Eine solche Begrenzung und die damit einhergehende Knappheit hatte das
Bundesverfassungsgericht bei einer Entscheidung im Jahr 2018 aber explizit
zur Bedingung für die Zulässigkeit des Emissionshandels gemacht. Zwar sei
es theoretisch denkbar, dass die Verfassungsrichter ihre damaligen Vorgaben
lockern und einen Festpreis für eine zeitlich begrenzte Einführungsphase
akzeptieren, darauf setzt die Bundesregierung. Das halten die Juristen aber
für wenig wahrscheinlich.
## Steuer als rechtssichere Alternative
„Die bisherige Rechtsprechung des Bundesverfassungsgerichts bietet keine
tragfähige Grundlage für die Annahme, das Konzept sei
finanzverfassungsrechtlich zulässig“, sagt Klinski, der im Vorfeld zwei
Rechtsgutachten zu dieser Frage verfasst hatte.

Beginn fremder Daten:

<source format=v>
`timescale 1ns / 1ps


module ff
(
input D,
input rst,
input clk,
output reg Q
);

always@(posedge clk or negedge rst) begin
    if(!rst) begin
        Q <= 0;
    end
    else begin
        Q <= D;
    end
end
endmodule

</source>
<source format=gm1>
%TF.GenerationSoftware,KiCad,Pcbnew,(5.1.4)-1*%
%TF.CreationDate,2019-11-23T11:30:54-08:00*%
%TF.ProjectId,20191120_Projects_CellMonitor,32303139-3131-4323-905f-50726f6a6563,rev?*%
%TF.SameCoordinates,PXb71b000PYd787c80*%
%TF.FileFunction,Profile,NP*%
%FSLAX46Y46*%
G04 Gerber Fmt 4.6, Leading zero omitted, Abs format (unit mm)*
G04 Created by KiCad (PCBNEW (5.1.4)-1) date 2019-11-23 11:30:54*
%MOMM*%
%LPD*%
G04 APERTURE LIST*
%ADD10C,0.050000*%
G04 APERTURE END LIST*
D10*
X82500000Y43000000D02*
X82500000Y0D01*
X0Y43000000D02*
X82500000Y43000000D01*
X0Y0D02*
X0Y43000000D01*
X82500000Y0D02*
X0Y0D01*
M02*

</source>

Eine solche Verfassungwidrigkeit würde das Gesetz zwar nicht aufhalten,
weil eine Klage keine aufschiebenden Wirkung hätte. Allerdings könnten
erhebliche finanzielle Belastungen auf den Bund zukommen, warnt Müller.

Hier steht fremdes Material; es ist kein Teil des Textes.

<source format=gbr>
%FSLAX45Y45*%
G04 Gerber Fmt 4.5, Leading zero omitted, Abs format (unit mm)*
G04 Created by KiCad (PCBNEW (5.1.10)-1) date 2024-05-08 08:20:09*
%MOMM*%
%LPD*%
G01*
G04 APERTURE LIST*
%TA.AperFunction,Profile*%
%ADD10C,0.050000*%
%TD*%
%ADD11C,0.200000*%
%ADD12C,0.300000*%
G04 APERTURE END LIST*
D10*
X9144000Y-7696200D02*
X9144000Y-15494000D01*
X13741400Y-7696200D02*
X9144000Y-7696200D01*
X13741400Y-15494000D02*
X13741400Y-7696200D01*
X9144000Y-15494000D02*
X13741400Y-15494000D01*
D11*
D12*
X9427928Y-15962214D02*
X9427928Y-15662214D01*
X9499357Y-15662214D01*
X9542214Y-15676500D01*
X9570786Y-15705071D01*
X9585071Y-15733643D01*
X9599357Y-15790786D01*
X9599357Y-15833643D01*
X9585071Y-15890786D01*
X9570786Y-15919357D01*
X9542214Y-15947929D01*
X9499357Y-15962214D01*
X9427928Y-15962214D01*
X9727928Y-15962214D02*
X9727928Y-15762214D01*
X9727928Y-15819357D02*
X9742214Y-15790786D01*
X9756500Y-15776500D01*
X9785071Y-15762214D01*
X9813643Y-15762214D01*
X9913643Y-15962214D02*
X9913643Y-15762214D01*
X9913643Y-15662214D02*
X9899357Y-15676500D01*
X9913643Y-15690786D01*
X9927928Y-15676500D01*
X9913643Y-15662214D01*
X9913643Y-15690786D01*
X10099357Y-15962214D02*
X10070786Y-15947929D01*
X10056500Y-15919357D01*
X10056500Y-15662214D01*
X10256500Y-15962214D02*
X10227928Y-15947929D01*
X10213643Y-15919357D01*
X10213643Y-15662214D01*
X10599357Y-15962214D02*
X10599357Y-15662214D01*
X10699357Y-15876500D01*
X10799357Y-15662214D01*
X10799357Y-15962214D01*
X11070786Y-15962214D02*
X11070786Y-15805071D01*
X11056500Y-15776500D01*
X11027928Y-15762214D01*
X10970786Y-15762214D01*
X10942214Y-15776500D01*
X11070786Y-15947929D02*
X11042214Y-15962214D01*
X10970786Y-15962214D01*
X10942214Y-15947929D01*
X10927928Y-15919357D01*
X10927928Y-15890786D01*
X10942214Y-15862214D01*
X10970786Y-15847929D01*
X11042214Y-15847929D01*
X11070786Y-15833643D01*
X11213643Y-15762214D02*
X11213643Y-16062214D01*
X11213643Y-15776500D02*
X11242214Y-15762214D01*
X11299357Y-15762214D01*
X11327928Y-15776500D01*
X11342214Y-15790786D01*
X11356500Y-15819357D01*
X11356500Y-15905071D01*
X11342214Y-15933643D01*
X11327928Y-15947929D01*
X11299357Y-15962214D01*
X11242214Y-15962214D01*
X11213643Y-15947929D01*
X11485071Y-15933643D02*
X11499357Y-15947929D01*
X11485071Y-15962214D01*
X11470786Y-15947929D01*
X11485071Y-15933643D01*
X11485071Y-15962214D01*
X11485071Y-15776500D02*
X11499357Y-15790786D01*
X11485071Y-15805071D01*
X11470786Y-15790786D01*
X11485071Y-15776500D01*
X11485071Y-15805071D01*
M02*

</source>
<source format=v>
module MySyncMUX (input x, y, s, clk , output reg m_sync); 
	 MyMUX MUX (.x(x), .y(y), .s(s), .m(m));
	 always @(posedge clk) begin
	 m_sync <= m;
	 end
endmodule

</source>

Denn wenn bereits im Vorfeld verfassungsrechtliche Bedenken bestanden,
könne das Gericht nicht nur die Unvereinbarkeit des Gesetzes feststellen,
sondern die Nichtigkeit.
„Die Folge wäre die Pflicht zur Rückzahlung der eingenommenen Mittel“, so
Müller in seiner [3][Stellungnahme]. Als rechtssichere Alternative schlagen
die Experten vor, statt einem Emissionshandel mit Festpreis in der
Anfangsphase auf eine Steuer zu setzen. Das sei durch eine CO2-bezogene
Anhebung der bestehenden Energiesteuern problemlos möglich.

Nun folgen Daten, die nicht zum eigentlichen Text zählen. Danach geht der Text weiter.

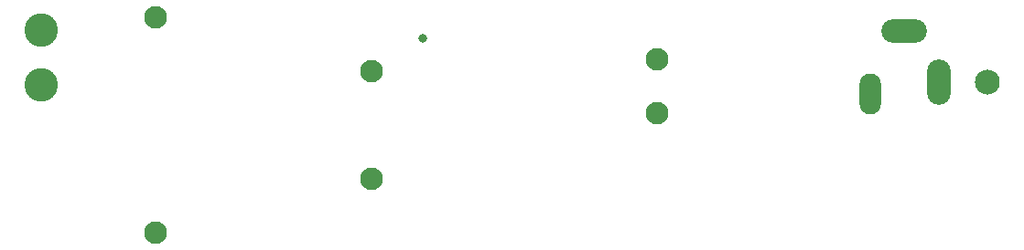
<source format=gbs>
G04*
G04 #@! TF.GenerationSoftware,Altium Limited,Altium Designer,23.4.1 (23)*
G04*
G04 Layer_Color=16711935*
%FSLAX44Y44*%
%MOMM*%
G71*
G04*
G04 #@! TF.SameCoordinates,78E2F5E2-7EE1-4383-969E-04B009F8C4C8*
G04*
G04*
G04 #@! TF.FilePolarity,Negative*
G04*
G01*
G75*
%ADD28C,2.3032*%
%ADD29O,2.2032X4.2032*%
%ADD30O,4.2032X2.2032*%
%ADD31O,2.0032X3.8032*%
%ADD32C,3.1000*%
%ADD33C,2.1000*%
%ADD34C,0.8032*%
D28*
X929690Y261698D02*
D03*
D29*
X884690D02*
D03*
D30*
X852690Y309698D02*
D03*
D31*
X821690Y250698D02*
D03*
D32*
X54356Y310388D02*
D03*
Y259588D02*
D03*
D33*
X160426Y322288D02*
D03*
Y122288D02*
D03*
X360426Y272288D02*
D03*
Y172288D02*
D03*
X624586Y283318D02*
D03*
Y233318D02*
D03*
D34*
X407162Y302768D02*
D03*
M02*

</source>
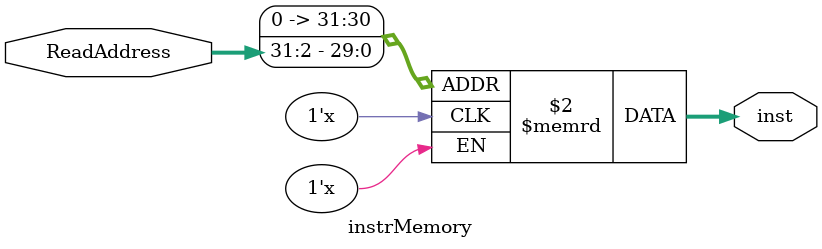
<source format=v>
`timescale 1ns / 1ps


module instrMemory(
    input [31:0] ReadAddress,
    output reg [31:0] inst
    );
    reg [31:0] InstFile[31:0];
    always @ (ReadAddress)
    begin
        inst=InstFile[ReadAddress>>2];
    end
endmodule

</source>
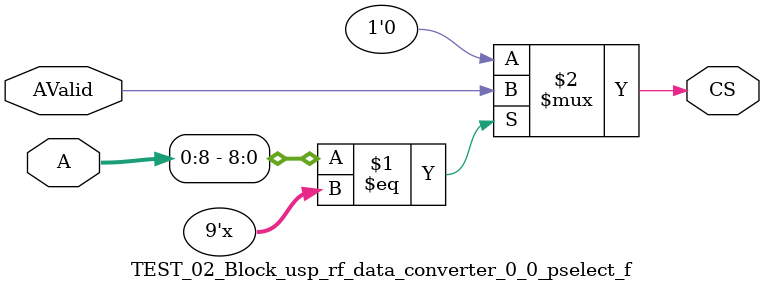
<source format=v>
`timescale 1 ps/1 ps

module TEST_02_Block_usp_rf_data_converter_0_0_pselect_f ( A, AValid, CS) ;

parameter C_AB  = 9;
parameter C_AW  = 32;
parameter [0:C_AW - 1] C_BAR =  'bz;
parameter C_FAMILY  = "nofamily";
input[0:C_AW-1] A; 
input AValid; 
output CS; 
wire CS;
parameter [0:C_AB-1]BAR = C_BAR[0:C_AB-1];

//----------------------------------------------------------------------------
// Build a behavioral decoder
//----------------------------------------------------------------------------
generate
if (C_AB > 0) begin : XST_WA
assign CS = (A[0:C_AB - 1] == BAR[0:C_AB - 1]) ? AValid : 1'b0 ;
end
endgenerate

generate
if (C_AB == 0) begin : PASS_ON_GEN
assign CS = AValid ;
end
endgenerate
endmodule

</source>
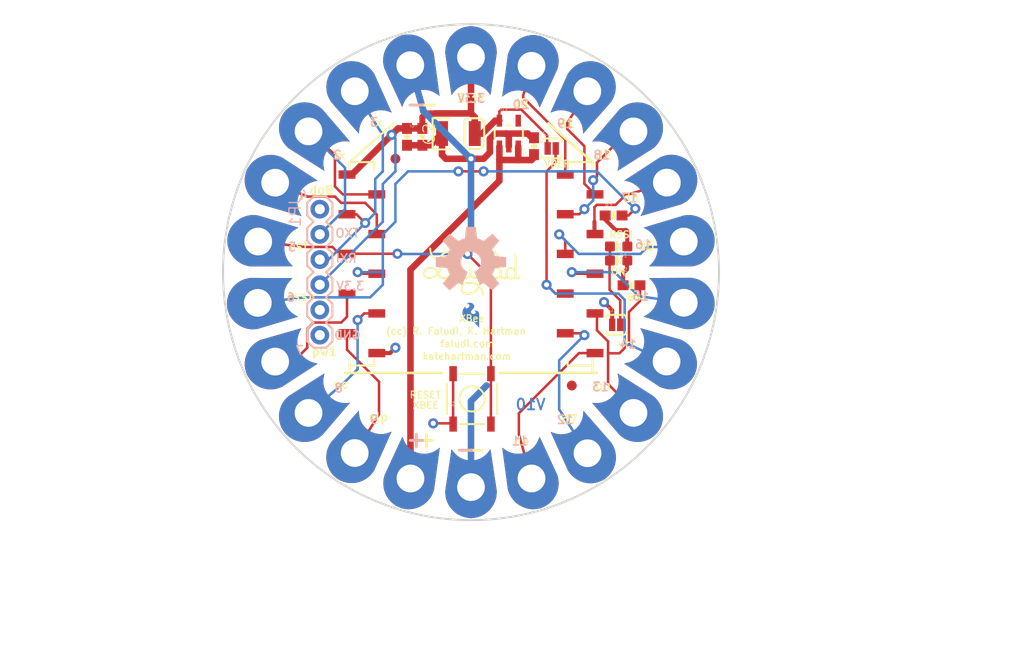
<source format=kicad_pcb>
(kicad_pcb (version 20211014) (generator pcbnew)

  (general
    (thickness 1.6)
  )

  (paper "A4")
  (layers
    (0 "F.Cu" signal)
    (31 "B.Cu" signal)
    (32 "B.Adhes" user "B.Adhesive")
    (33 "F.Adhes" user "F.Adhesive")
    (34 "B.Paste" user)
    (35 "F.Paste" user)
    (36 "B.SilkS" user "B.Silkscreen")
    (37 "F.SilkS" user "F.Silkscreen")
    (38 "B.Mask" user)
    (39 "F.Mask" user)
    (40 "Dwgs.User" user "User.Drawings")
    (41 "Cmts.User" user "User.Comments")
    (42 "Eco1.User" user "User.Eco1")
    (43 "Eco2.User" user "User.Eco2")
    (44 "Edge.Cuts" user)
    (45 "Margin" user)
    (46 "B.CrtYd" user "B.Courtyard")
    (47 "F.CrtYd" user "F.Courtyard")
    (48 "B.Fab" user)
    (49 "F.Fab" user)
    (50 "User.1" user)
    (51 "User.2" user)
    (52 "User.3" user)
    (53 "User.4" user)
    (54 "User.5" user)
    (55 "User.6" user)
    (56 "User.7" user)
    (57 "User.8" user)
    (58 "User.9" user)
  )

  (setup
    (pad_to_mask_clearance 0)
    (pcbplotparams
      (layerselection 0x00010fc_ffffffff)
      (disableapertmacros false)
      (usegerberextensions false)
      (usegerberattributes true)
      (usegerberadvancedattributes true)
      (creategerberjobfile true)
      (svguseinch false)
      (svgprecision 6)
      (excludeedgelayer true)
      (plotframeref false)
      (viasonmask false)
      (mode 1)
      (useauxorigin false)
      (hpglpennumber 1)
      (hpglpenspeed 20)
      (hpglpendiameter 15.000000)
      (dxfpolygonmode true)
      (dxfimperialunits true)
      (dxfusepcbnewfont true)
      (psnegative false)
      (psa4output false)
      (plotreference true)
      (plotvalue true)
      (plotinvisibletext false)
      (sketchpadsonfab false)
      (subtractmaskfromsilk false)
      (outputformat 1)
      (mirror false)
      (drillshape 1)
      (scaleselection 1)
      (outputdirectory "")
    )
  )

  (net 0 "")
  (net 1 "GND")
  (net 2 "VCC")
  (net 3 "N$2")
  (net 4 "N$1")
  (net 5 "N$3")
  (net 6 "3.3V")
  (net 7 "RX-I")
  (net 8 "TX-O")
  (net 9 "D12")
  (net 10 "RESET")
  (net 11 "D11")
  (net 12 "RES")
  (net 13 "DTR")
  (net 14 "D4")
  (net 15 "CTS")
  (net 16 "D5")
  (net 17 "RTS")
  (net 18 "D3")
  (net 19 "D2")
  (net 20 "D1")
  (net 21 "D0")
  (net 22 "RSSI")
  (net 23 "ON")
  (net 24 "VREF")

  (footprint "boardEagle:0603-CAP" (layer "F.Cu") (at 142.0495 91.3638 -90))

  (footprint "boardEagle:PETAL-LONG-1-2SIDE" (layer "F.Cu") (at 127.0211 101.9136 -8.2))

  (footprint "boardEagle:0603-RES" (layer "F.Cu") (at 162.8775 99.2886))

  (footprint "boardEagle:LED-0603" (layer "F.Cu") (at 163.3855 102.4128 90))

  (footprint "boardEagle:TACTILE_SWITCH_SMD" (layer "F.Cu") (at 148.6027 117.7798 90))

  (footprint "boardEagle:SJ_2S-NOTRACE" (layer "F.Cu") (at 156.6291 92.5322))

  (footprint "boardEagle:XBEE-SMD" (layer "F.Cu") (at 148.5011 115.1636))

  (footprint "boardEagle:LOGO-LILYPAD" (layer "F.Cu") (at 148.6281 104.6226))

  (footprint "boardEagle:PETAL-LONG-1-2SIDE" (layer "F.Cu") (at 164.9011 90.7936 -139.1))

  (footprint "boardEagle:PETAL-LONG-1-2SIDE" (layer "F.Cu") (at 136.7711 86.7436 -57.3))

  (footprint "boardEagle:PETAL-LONG-1-2SIDE" (layer "F.Cu") (at 132.1011 119.2136 40.9))

  (footprint "boardEagle:PETAL-LONG-1-2SIDE" (layer "F.Cu") (at 164.9011 119.2136 139.1))

  (footprint "boardEagle:PETAL-LONG-1-2SIDE" (layer "F.Cu") (at 154.6111 125.8336 106.3))

  (footprint "boardEagle:PETAL-LONG-1-2SIDE" (layer "F.Cu") (at 132.1011 90.7936 -40.9))

  (footprint "boardEagle:PETAL-LONG-1-2SIDE" (layer "F.Cu") (at 126.9811 108.1036 8.2))

  (footprint "boardEagle:PETAL-LONG-1-2SIDE" (layer "F.Cu") (at 148.5011 83.3036 -90))

  (footprint "boardEagle:PETAL-LONG-1-2SIDE" (layer "F.Cu") (at 168.2711 95.9636 -155.5))

  (footprint "boardEagle:0603-CAP" (layer "F.Cu") (at 154.8511 92.3036 90))

  (footprint "boardEagle:0603-CAP" (layer "F.Cu") (at 143.5989 91.3638 -90))

  (footprint "boardEagle:PETAL-LONG-1-2SIDE" (layer "F.Cu") (at 168.2411 114.0236 155.5))

  (footprint "boardEagle:LED-0603" (layer "F.Cu") (at 163.3855 103.8352 90))

  (footprint "boardEagle:PETAL-LONG-1-2SIDE" (layer "F.Cu") (at 169.9811 108.0936 171.8))

  (footprint "boardEagle:PETAL-LONG-1-2SIDE" (layer "F.Cu") (at 128.7311 95.9736 -24.5))

  (footprint "boardEagle:PETAL-LONG-1-2SIDE" (layer "F.Cu") (at 169.9811 101.9136 -171.8))

  (footprint "boardEagle:PETAL-LONG-1-2SIDE" (layer "F.Cu") (at 154.6111 84.1736 -106.3))

  (footprint "boardEagle:PETAL-LONG-1-2SIDE" (layer "F.Cu") (at 148.5011 126.7036 90))

  (footprint "boardEagle:PETAL-LONG-1-2SIDE" (layer "F.Cu") (at 160.2411 86.7436 -122.7))

  (footprint "boardEagle:PETAL-LONG-1-2SIDE" (layer "F.Cu") (at 160.2611 123.2836 122.7))

  (footprint "boardEagle:PETAL-LONG-1-2SIDE" (layer "F.Cu") (at 128.7311 114.0336 24.5))

  (footprint "boardEagle:PETAL-LONG-1-2SIDE" (layer "F.Cu") (at 136.7611 123.2636 57.3))

  (footprint "boardEagle:FIDUCIAL-1X2" (layer "F.Cu") (at 158.6611 116.4336))

  (footprint "boardEagle:0603-RES" (layer "F.Cu") (at 164.6809 106.3244))

  (footprint "boardEagle:PETAL-LONG-1-2SIDE" (layer "F.Cu") (at 142.3911 125.8336 73.7))

  (footprint "boardEagle:SJ_2S-NOTRACE" (layer "F.Cu") (at 163.1315 110.3122))

  (footprint "boardEagle:EIA3528" (layer "F.Cu") (at 147.2311 91.0336))

  (footprint "boardEagle:SOT23-5" (layer "F.Cu") (at 152.3111 91.0336))

  (footprint "boardEagle:FIDUCIAL-1X2" (layer "F.Cu") (at 140.8811 93.5736))

  (footprint "boardEagle:PETAL-LONG-1-2SIDE" (layer "F.Cu") (at 142.3711 84.1136 -73.7))

  (footprint "boardEagle:CREATIVE_COMMONS" (layer "F.Cu") (at 121.341622 141.8336))

  (footprint "boardEagle:OSHW-LOGO-L" (layer "B.Cu") (at 148.5011 103.9876 180))

  (footprint "boardEagle:SFE_LOGO_FLAME_COPPER_.1" (layer "B.Cu")
    (tedit 0) (tstamp 670b4271-a409-4881-8f40-d91641889ae0)
    (at 149.6441 110.9726 180)
    (fp_text reference "LOGO1" (at 0 0) (layer "B.SilkS") hide
      (effects (font (size 1.27 1.27) (thickness 0.15)) (justify right top mirror))
      (tstamp e42c187c-ef87-45eb-8e91-154eeae77f33)
    )
    (fp_text value "SFE_LOGO_FLAME.1COP" (at 0 0) (layer "B.Fab") hide
      (effects (font (size 1.27 1.27) (thickness 0.15)) (justify right top mirror))
      (tstamp 66874e69-daf7-4ed4-b7c3-1528afed5c5a)
    )
    (fp_poly (pts
        (xy 1.4 2.87)
        (xy 1.54 2.8)
        (xy 1.58 2.77)
    
... [67821 chars truncated]
</source>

## Bundesregierung zeigt sich unbeeindruckt
Die Bundesregierung lässt sich von der wachsenden Kritik aber nicht
beeindrucken. „Ich vertraue auf die Einschätzung unserer Juristen, die das
Gesetz für verfassungskonform halten“, sagte Umwelt-Staatssekretär Jochen
Flasbarth (SPD) der taz.
Neben der Kritik an der rechtlichen Ausgestaltung gab es auch zahlreiche
inhaltliche Einwände. Brigitte Knopf vom Klimaforschungsinstitut MCC
erklärte, der Preis, der von 10 Euro pro Tonne CO2 im Jahr 2021 auf 35 Euro
im Jahr 2025 steigen soll, werde „kaum eine Lenkungswirkung entfalten“. Zum
Erreichen der Klimaziele notwendig sei ein Einstiegspreis von 50 Euro im
Jahr 2021, der bis 2030 auf 120 Euro ansteige. Für die Gewerkschaft IG BCE
kritisierte Rolf Bartels, die Pläne als „sozial unausgewogen“.